The too-generous help of influence-seeking "friends" and shady dealings
regarding a book eventually hung Speaker Jim Wright. Now, the same
elements may prove Newt Gingrich's undoing. In late July, the House
Ethics Committee was preparing to launch an official investigation of
Gingrich.

Then in early August, the picture darkened still further for him.
Representative Bill Alexander, a Gingrich foe, sent a letter to the
committee alleging he had evidence of "over two hundred" instances of
potentially unethical practices-including illegal campaign contributions
and a "questionable" real-estate deal.

A primary object of the committee's scrutiny so far is the unorthodox
deal Gingrich constructed to promote his 1984 book Window of
Opportunity. When his publisher deemed the work not marketable enough to
warrant a hardcover run and extensive promotion, Gingrich created a
private partnership, COS Limited, managed by his wife Marianne.
Twenty-one donors, most of them wealthy businesspeople or influential
Republicans, including beer baron Joseph Coors, kicked in $5,000 each
for advertising and a Gingrich book tour. Publisher Jim Baen then agreed
to print the book in hardcover as well as paperback, ensuring Gingrich
the higher royalties possible from hardcover sales.

Marianne Gingrich was paid $11,500 by the partnership, and the
Gingriches have netted $24,036 in royalties-on sales of only 29,000
copies. Baen has said he knows of no similar deal in the publishing
industry; Gingrich has termed it "weird," but defends it as a straight
business venture.

Gingrich's critics read it differently, charging that the $5,000
contributions were illegal gifts. Some of the partners have indicated
that giving Gingrich exposure, not making money, was their main
motivation. "It was a soft investment," local developer Joel Cowan told
Michael Hinkelman of the Atlanta Business Chronicle. "The reason I got
involved was because I wanted to help disseminate his [Gingrich's]
ideas." COS Ltd. lost more than $100,000 during the book's first five
years, and partners got tax write-offs, which may be illegal. According
to the tax publication Highlights & Documents, "If the point of the book
was to promote Gingrich's career, then the expenses of promoting it
could be classified as political campaign expenditures," which are not
tax-deductible.

################

List of tasks
• 1. Decide whether each statement agrees with the passage on Newt Gingrich's book deal. For each, answer yes or no and quote the words of the passage that decide it. (a) Gingrich's publisher first judged the book too weak in the market to justify a hardcover edition. (b) Each of the twenty-one donors contributed $10,000. (c) Marianne Gingrich managed COS Limited.
• 2. Carry on the passage on Newt Gingrich's book deal, starting after its final sentence.

################

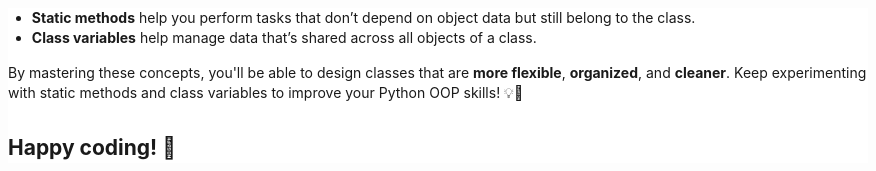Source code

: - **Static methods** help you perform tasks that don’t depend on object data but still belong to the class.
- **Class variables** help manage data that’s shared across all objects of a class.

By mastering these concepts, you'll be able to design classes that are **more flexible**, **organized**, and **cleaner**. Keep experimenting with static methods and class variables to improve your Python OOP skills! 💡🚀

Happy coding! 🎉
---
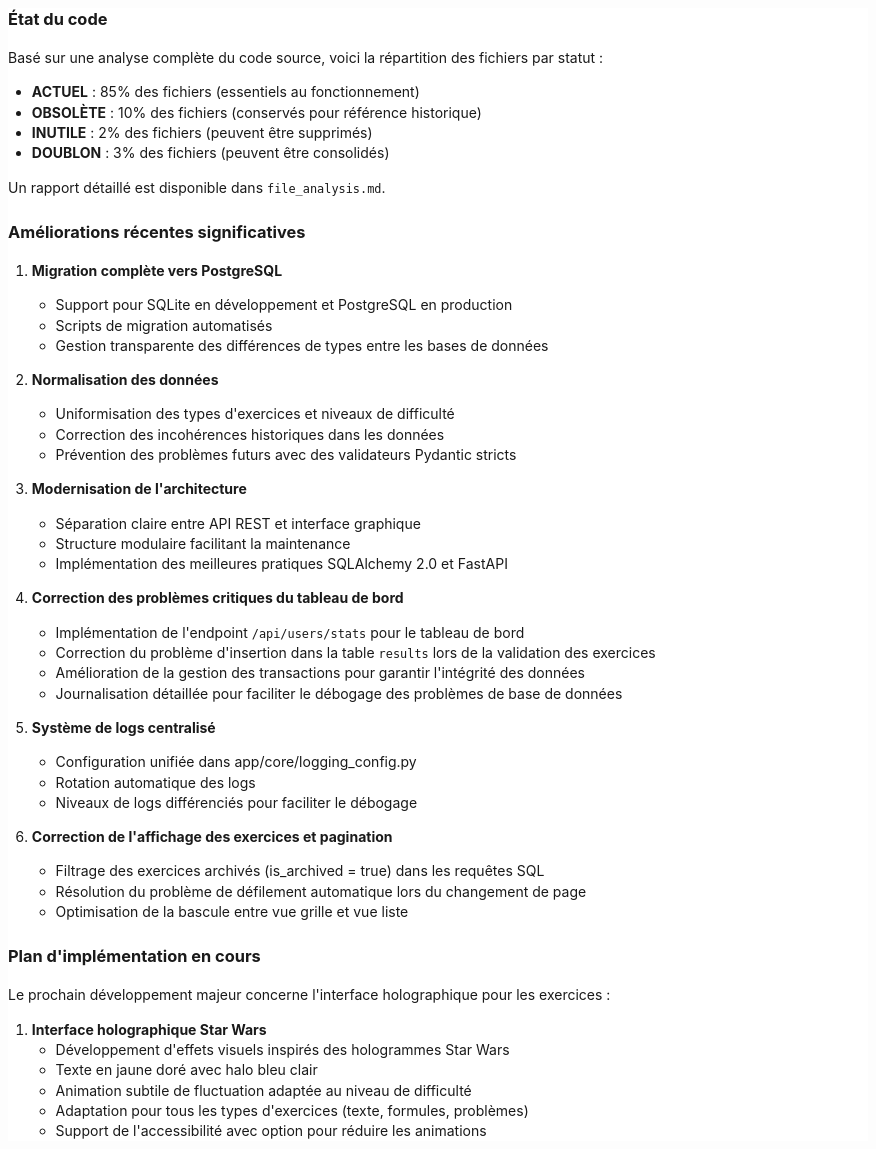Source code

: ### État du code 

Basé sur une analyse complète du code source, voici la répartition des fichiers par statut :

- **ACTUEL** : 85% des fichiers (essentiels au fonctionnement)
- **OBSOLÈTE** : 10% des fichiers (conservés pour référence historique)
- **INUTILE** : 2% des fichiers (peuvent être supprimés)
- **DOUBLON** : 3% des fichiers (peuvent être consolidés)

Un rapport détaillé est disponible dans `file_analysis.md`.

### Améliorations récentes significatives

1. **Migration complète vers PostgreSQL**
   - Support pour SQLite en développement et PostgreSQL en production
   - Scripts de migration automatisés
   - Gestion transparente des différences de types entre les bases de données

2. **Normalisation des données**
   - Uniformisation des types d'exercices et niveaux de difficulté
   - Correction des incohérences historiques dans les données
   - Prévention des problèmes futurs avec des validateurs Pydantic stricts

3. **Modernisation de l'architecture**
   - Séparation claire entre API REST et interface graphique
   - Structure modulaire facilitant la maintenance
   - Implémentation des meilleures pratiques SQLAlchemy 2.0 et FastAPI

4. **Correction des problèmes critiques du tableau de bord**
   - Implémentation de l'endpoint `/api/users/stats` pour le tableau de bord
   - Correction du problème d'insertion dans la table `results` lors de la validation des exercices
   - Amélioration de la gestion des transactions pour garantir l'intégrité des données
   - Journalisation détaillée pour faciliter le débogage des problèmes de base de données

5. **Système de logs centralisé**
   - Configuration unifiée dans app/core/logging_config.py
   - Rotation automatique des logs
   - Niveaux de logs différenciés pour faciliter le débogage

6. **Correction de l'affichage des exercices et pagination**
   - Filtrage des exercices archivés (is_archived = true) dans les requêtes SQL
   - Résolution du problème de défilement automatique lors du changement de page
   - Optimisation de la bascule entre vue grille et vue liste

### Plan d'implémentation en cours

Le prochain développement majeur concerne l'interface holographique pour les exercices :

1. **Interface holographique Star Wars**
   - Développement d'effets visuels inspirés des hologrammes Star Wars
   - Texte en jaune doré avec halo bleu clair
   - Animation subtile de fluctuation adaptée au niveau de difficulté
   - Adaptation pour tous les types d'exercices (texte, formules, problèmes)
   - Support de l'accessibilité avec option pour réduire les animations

################

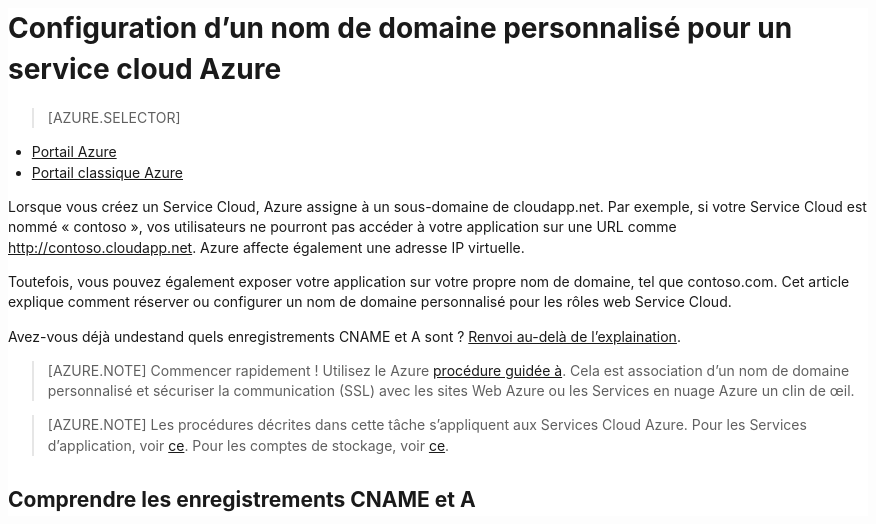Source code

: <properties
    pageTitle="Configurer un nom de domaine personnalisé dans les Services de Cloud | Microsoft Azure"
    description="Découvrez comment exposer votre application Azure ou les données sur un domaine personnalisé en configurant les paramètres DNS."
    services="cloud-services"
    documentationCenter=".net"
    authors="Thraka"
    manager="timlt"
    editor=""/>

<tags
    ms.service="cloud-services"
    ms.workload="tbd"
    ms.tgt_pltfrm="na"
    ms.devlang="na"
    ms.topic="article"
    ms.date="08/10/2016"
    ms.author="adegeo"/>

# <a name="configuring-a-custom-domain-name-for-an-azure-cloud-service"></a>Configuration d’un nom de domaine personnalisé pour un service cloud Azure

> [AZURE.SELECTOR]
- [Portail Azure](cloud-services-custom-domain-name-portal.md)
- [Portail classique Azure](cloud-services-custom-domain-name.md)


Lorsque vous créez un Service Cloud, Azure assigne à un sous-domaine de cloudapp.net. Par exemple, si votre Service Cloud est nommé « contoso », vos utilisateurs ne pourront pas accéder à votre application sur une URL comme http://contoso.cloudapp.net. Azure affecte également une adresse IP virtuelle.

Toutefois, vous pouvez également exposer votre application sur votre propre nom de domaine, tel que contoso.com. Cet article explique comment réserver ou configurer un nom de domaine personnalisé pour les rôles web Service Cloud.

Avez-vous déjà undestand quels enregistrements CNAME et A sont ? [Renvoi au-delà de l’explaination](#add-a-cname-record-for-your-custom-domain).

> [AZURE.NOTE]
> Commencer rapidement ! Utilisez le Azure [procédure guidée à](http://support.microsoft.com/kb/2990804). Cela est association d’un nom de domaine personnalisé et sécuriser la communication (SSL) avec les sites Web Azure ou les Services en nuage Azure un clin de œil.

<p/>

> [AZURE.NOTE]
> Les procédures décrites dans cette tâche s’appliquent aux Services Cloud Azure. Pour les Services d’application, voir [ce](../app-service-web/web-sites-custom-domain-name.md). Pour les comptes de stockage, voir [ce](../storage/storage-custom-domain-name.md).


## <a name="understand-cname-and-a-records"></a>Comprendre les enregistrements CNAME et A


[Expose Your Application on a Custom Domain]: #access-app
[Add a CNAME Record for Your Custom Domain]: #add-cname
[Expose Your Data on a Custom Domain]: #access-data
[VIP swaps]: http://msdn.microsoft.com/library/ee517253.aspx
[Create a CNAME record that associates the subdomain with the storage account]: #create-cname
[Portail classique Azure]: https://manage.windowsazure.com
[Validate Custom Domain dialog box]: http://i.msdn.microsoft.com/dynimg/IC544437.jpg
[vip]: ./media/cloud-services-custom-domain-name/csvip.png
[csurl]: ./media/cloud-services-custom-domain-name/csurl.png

################

Outputs by task
• 1.
(a) Yes: "When his publisher deemed the work not marketable enough to warrant a hardcover run and extensive promotion"
(b) No: "kicked in $5,000 each"
(c) Yes: "managed by his wife Marianne"

• 2.
Window of Opportunity investors and their family members also
contributed at least $60,000 to Gingrich congressional campaigns between
1978 and 1988. And some of them have bid on or received federal
contracts. One question certain to be uppermost in the minds of the
ethics committee: Didn't many partners join his high-risk venture simply
because he was in a position to sway legislation to their benefit? "This
was no riskier than a Broadway play," asserts Gingrich. "I'm a public
celebrity ... so is William F. Buckley. William E Buckley routinely
raises a lot of money for National Review every year without any
legislative influence."

So they invested in the book because Gingrich is a celebrity, not
because he is a congressman? "That's right," Gingrich replied.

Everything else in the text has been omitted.